**Task statement:** Nothing should appear in the answer except the line containing "ring mcp: (20, 226)" and the lines following it through the end of the listing, each given exactly.
Content starts
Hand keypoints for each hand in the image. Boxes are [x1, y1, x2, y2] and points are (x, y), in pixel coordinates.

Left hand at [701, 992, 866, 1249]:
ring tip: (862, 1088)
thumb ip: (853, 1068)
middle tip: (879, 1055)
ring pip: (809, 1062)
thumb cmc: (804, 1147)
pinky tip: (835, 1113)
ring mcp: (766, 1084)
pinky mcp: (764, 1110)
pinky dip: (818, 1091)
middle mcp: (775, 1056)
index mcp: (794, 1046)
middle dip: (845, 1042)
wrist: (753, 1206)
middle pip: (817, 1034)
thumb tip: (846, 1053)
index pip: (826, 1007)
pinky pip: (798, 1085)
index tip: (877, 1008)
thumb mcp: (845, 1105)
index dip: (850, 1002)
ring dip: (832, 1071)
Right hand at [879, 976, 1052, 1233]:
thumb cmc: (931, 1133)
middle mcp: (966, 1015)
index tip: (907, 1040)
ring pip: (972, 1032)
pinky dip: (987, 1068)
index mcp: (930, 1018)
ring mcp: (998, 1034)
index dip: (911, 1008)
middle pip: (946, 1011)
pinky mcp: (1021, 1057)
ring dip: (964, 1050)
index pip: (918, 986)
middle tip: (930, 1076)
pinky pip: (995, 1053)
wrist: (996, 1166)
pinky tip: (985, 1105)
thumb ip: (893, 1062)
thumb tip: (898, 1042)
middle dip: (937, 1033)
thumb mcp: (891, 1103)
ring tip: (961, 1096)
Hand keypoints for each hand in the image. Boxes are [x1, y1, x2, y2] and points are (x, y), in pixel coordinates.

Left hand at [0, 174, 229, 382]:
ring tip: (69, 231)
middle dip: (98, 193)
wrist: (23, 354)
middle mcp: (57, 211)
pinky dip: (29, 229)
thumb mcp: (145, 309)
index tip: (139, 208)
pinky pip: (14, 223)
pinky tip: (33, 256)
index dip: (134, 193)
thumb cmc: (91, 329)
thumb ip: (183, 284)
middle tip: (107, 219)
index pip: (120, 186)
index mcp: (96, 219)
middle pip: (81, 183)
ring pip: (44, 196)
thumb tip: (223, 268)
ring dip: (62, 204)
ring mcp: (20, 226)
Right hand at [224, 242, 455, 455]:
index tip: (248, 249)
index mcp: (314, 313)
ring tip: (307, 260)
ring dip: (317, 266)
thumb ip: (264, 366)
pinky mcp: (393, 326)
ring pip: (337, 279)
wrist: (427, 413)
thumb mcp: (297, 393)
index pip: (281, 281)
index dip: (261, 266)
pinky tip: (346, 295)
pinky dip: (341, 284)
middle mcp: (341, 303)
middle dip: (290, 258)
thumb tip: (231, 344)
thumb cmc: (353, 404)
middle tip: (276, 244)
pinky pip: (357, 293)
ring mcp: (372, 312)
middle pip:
Content ends
**Solution to this problem:**
ring mcp: (20, 226)
Right hand at [224, 242, 455, 455]:
index tip: (248, 249)
index mcp: (314, 313)
ring tip: (307, 260)
ring dip: (317, 266)
thumb ip: (264, 366)
pinky mcp: (393, 326)
ring pip: (337, 279)
wrist: (427, 413)
thumb mcp: (297, 393)
index pip: (281, 281)
index dip: (261, 266)
pinky tip: (346, 295)
pinky dip: (341, 284)
middle mcp: (341, 303)
middle dip: (290, 258)
thumb tip: (231, 344)
thumb cmc: (353, 404)
middle tip: (276, 244)
pinky pip: (357, 293)
ring mcp: (372, 312)
middle pip:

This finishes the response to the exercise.